Они оставили позади мглистый горизонт Ирландского моря и теперь плыли вдоль бесконечных береговых зарослей, чьи корни и ветви дугообразно переплетались над водой. Время от времени в этих древесных гротах они натыкались на посторонние обломки, блестевшие лакировкой. На одном из них читались буквы ANIA Девчонка насторожилась. Пододвинулась ближе. Указала Финбарру узкий проход, но ветви сплелись так тесно, что лодка только тыркалась в них носом, и ничего нельзя было разглядеть. Тогда она быстрыми и точными движениями разделась и слезла в воду — здесь было мелко, по грудь — и пошла, пошла, помогая себе поднятыми вверх руками; волосы она убрала на затылок, скрепив их какой-то палочкой, и сосредоточенно ступала, медленно раздвигая прелые листья и желтоватую гниль, скопившуюся на поверхности, пробираясь под ветками, царапавшими ей руки, подныривая под корни, и Финбарр смотрел, как проворно скользит она под водой.
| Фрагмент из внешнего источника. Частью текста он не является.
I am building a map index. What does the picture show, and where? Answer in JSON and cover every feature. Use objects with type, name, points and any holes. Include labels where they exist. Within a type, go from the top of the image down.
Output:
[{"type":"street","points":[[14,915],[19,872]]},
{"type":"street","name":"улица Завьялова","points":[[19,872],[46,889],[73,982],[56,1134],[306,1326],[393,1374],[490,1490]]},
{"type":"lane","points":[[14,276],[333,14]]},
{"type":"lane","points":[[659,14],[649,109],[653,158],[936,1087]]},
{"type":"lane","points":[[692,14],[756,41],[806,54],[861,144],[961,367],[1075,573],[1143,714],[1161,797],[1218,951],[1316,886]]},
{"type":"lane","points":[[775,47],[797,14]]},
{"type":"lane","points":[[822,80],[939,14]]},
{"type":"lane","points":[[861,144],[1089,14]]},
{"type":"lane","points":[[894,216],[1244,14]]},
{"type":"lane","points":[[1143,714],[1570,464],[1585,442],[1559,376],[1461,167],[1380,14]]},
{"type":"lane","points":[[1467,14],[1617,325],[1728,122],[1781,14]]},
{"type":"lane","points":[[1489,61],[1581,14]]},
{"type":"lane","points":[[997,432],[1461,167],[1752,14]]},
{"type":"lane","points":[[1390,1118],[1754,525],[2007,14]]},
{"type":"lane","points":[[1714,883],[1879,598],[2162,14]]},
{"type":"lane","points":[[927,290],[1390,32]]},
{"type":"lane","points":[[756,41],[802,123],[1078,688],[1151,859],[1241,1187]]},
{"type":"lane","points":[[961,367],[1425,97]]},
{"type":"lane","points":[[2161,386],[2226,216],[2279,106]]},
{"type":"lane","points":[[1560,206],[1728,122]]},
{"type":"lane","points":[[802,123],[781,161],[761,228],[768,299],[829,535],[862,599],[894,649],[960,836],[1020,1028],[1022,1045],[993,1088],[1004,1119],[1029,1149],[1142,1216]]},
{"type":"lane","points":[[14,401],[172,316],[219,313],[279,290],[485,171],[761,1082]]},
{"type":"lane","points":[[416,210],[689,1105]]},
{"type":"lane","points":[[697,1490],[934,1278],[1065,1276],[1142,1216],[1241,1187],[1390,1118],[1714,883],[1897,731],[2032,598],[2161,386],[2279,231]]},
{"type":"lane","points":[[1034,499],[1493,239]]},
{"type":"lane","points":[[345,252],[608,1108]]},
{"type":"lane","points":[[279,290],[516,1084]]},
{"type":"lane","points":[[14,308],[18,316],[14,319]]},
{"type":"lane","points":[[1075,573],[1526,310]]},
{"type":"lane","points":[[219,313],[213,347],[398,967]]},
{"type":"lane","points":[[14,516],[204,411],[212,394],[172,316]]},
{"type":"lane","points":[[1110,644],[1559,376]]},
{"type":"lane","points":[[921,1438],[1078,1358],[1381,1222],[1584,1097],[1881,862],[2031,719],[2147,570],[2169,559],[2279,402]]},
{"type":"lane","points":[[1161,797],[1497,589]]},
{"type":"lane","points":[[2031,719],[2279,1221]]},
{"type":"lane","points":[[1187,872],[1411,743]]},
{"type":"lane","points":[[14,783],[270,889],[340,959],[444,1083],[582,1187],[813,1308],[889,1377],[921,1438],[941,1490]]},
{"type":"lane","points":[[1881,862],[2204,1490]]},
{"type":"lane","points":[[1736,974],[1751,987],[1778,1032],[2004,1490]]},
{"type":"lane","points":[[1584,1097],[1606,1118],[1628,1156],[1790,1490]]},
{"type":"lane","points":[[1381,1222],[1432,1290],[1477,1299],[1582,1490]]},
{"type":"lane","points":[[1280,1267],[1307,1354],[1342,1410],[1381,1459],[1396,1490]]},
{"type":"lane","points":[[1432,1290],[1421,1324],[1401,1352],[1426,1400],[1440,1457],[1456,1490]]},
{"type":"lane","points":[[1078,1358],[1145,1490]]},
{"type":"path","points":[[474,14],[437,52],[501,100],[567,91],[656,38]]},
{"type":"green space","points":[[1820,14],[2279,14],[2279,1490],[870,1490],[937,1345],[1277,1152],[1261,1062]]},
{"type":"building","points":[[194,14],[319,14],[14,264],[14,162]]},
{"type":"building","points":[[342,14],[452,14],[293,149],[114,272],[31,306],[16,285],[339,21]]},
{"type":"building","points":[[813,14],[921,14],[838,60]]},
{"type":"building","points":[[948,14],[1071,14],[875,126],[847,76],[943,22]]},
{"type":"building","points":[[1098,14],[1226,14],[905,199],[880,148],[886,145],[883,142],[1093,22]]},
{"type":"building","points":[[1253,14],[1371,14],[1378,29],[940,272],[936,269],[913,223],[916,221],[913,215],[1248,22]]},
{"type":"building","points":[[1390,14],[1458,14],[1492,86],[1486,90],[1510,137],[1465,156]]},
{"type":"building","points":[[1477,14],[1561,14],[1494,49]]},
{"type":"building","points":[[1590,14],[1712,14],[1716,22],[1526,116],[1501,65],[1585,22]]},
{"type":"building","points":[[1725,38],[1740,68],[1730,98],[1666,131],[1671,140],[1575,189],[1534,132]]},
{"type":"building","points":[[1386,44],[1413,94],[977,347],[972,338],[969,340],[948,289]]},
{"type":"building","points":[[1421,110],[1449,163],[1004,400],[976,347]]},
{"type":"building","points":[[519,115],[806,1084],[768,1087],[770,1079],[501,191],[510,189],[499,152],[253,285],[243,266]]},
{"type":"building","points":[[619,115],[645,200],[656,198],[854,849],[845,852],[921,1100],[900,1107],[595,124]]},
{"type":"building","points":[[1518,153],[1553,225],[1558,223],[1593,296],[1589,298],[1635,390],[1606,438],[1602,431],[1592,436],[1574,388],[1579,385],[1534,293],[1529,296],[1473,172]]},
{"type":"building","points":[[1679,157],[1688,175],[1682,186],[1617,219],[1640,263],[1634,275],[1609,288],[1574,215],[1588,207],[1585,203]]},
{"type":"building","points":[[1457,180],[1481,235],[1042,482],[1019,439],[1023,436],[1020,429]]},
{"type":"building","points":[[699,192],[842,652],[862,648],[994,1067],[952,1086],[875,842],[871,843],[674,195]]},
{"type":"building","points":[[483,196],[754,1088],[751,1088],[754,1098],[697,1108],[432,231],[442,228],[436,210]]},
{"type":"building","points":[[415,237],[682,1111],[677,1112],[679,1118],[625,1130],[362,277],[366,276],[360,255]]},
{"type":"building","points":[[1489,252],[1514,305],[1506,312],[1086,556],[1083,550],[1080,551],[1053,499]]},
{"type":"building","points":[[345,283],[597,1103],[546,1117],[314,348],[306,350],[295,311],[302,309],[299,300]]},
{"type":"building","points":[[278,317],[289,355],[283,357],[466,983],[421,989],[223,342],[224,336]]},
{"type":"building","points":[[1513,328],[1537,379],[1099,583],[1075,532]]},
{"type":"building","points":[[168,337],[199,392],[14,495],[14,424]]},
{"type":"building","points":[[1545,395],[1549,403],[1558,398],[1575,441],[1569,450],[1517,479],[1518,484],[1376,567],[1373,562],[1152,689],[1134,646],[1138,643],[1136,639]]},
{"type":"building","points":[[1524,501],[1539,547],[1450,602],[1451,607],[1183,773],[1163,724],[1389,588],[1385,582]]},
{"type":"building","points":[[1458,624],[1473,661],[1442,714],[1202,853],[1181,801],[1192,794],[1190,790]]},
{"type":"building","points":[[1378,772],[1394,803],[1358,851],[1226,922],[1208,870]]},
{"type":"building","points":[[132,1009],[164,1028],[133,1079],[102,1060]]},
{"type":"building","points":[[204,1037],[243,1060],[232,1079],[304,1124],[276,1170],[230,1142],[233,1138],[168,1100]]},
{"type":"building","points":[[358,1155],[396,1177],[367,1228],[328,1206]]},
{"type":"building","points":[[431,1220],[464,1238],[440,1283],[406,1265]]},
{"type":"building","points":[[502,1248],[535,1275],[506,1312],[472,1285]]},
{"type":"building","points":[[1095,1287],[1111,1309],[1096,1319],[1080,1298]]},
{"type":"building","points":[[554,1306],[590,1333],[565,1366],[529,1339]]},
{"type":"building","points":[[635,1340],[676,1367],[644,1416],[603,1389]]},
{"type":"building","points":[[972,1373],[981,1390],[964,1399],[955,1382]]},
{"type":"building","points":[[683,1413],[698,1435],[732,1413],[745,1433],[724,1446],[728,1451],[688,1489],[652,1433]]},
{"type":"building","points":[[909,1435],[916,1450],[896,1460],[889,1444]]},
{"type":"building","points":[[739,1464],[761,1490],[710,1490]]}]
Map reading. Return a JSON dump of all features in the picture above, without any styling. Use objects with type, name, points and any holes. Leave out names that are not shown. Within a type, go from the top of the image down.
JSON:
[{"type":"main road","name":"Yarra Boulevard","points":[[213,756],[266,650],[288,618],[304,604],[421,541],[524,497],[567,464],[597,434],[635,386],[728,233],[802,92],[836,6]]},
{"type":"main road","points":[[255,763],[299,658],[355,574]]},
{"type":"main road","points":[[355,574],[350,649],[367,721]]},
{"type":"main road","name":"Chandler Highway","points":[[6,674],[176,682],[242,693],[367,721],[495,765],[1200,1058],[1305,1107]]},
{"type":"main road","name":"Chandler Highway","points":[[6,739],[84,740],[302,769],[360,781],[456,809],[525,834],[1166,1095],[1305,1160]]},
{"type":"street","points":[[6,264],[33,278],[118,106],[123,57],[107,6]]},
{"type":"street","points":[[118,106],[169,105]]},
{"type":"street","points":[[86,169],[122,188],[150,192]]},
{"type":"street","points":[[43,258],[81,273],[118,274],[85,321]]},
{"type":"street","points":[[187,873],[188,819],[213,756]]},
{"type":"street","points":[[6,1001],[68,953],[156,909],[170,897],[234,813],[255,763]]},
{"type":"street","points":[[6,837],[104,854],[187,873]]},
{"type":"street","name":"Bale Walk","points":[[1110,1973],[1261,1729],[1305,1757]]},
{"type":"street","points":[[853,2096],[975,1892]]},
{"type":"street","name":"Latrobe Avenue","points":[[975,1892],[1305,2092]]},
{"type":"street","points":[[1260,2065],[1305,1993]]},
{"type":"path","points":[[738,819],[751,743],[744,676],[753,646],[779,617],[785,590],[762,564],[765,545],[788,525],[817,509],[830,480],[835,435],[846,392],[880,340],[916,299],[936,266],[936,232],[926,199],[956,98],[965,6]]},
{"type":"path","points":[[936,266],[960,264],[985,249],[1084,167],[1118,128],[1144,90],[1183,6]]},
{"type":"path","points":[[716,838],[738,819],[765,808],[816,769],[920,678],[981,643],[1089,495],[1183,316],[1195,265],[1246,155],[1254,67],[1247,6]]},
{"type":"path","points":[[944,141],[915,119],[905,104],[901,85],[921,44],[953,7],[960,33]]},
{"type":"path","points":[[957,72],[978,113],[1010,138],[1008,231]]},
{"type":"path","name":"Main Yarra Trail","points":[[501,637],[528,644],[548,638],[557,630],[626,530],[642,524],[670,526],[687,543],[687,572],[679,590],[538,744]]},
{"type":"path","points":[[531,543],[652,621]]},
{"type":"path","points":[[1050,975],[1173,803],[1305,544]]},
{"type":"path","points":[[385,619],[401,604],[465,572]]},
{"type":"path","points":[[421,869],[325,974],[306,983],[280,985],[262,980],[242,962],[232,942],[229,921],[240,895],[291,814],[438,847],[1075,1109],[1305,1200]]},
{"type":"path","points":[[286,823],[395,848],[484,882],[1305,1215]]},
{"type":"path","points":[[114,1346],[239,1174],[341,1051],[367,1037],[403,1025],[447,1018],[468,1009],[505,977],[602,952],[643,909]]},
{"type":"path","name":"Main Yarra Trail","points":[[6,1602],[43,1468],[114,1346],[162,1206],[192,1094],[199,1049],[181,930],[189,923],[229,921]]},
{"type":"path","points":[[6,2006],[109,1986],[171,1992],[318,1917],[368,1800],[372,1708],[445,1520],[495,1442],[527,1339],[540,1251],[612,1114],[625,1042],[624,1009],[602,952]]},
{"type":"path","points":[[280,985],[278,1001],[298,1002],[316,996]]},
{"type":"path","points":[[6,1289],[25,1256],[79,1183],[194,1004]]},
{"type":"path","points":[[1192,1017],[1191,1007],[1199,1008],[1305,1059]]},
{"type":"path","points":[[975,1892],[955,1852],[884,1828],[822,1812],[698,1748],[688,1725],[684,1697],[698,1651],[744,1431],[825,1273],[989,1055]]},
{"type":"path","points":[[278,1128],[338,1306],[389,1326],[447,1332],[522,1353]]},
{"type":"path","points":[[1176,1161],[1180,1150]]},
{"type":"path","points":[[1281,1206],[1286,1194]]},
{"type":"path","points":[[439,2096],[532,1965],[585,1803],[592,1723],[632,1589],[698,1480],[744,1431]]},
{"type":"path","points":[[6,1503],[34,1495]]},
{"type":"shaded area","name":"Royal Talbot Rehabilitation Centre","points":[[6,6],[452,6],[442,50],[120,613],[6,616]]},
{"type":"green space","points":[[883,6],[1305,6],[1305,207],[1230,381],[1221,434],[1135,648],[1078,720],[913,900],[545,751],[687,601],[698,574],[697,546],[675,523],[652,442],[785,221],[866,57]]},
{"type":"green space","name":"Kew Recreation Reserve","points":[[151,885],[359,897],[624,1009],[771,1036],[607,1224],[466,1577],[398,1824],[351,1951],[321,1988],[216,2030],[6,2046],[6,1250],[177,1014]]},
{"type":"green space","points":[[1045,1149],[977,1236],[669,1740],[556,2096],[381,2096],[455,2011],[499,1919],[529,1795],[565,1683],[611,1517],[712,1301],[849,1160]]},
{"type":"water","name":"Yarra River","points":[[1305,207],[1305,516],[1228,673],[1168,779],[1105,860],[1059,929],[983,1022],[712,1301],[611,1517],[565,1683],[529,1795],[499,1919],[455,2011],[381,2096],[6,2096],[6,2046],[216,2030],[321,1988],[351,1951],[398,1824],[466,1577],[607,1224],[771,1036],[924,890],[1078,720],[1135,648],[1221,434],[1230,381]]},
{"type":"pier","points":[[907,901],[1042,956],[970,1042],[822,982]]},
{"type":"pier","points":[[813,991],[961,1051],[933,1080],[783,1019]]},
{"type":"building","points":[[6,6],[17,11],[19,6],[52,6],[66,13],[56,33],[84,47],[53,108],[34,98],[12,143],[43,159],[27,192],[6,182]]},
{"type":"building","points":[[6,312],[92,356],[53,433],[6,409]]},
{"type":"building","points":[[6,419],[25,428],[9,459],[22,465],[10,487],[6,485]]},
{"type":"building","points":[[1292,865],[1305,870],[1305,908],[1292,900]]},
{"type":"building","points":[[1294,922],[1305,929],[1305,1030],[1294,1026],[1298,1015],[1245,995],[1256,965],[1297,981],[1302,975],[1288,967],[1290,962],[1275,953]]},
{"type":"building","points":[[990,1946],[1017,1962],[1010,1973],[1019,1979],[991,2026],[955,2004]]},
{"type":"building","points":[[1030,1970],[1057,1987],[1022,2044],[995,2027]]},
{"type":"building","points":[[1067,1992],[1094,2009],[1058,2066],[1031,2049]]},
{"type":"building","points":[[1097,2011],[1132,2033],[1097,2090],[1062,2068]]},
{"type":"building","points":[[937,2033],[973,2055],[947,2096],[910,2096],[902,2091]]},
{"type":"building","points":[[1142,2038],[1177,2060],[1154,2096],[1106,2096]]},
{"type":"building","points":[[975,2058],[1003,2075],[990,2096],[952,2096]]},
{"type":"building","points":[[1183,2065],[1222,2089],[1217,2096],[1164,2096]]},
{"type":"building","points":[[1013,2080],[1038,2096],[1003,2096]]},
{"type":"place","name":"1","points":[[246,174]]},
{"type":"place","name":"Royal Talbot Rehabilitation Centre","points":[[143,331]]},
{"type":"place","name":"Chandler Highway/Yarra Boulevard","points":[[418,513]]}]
Уцепившись за ветки над головой, он широко расставил ноги и толчком поясницы возвращал лодку назад, когда ее сносило течением. Девчонка вдруг вынырнула, шумно хватая ртом воздух, — казалось бы, просто ледяная вода. Там кто-то есть. Голос у нее срывался на крик. Череда всплесков, и она показалась выше по течению, волоча за собой подобие плота. Финбарр в два счета подплыл к ней. Он? Девчонка кивнула. На случайной доске распластался мужчина, ноги ушли под воду, голова повернута набок, щека расплющена. Финбарр подсунул руку ему под живот и, взявшись другой рукой за плечо, перевернул его. Явно из первого, шепнула девчонка, отогнув полу пиджака и рассматривая подкладку. Она осмотрела также налокотники и пояс из светлой кожи — теперь уж точно — и притянула к себе руку покойника, на которой красовался перстень с монограммой. «В», прочла она и повернулась к Финбарру. Это он. Сердце у Финбарра бешено застучало. Он склонился над мертвецом, как будто не очень похожим на фотографию наследника. И вдруг черты лица перед ним пришли в движение. Едва заметно дрогнуло в уголке губ, какая-то рябь пробежала по гладкому лбу. Финбарр ослабил хватку и уставился на девчонку. Он жив. Она положила ладонь ему на сердце, выждала некоторое время, приникла ухом к животу, послушала. Он жив.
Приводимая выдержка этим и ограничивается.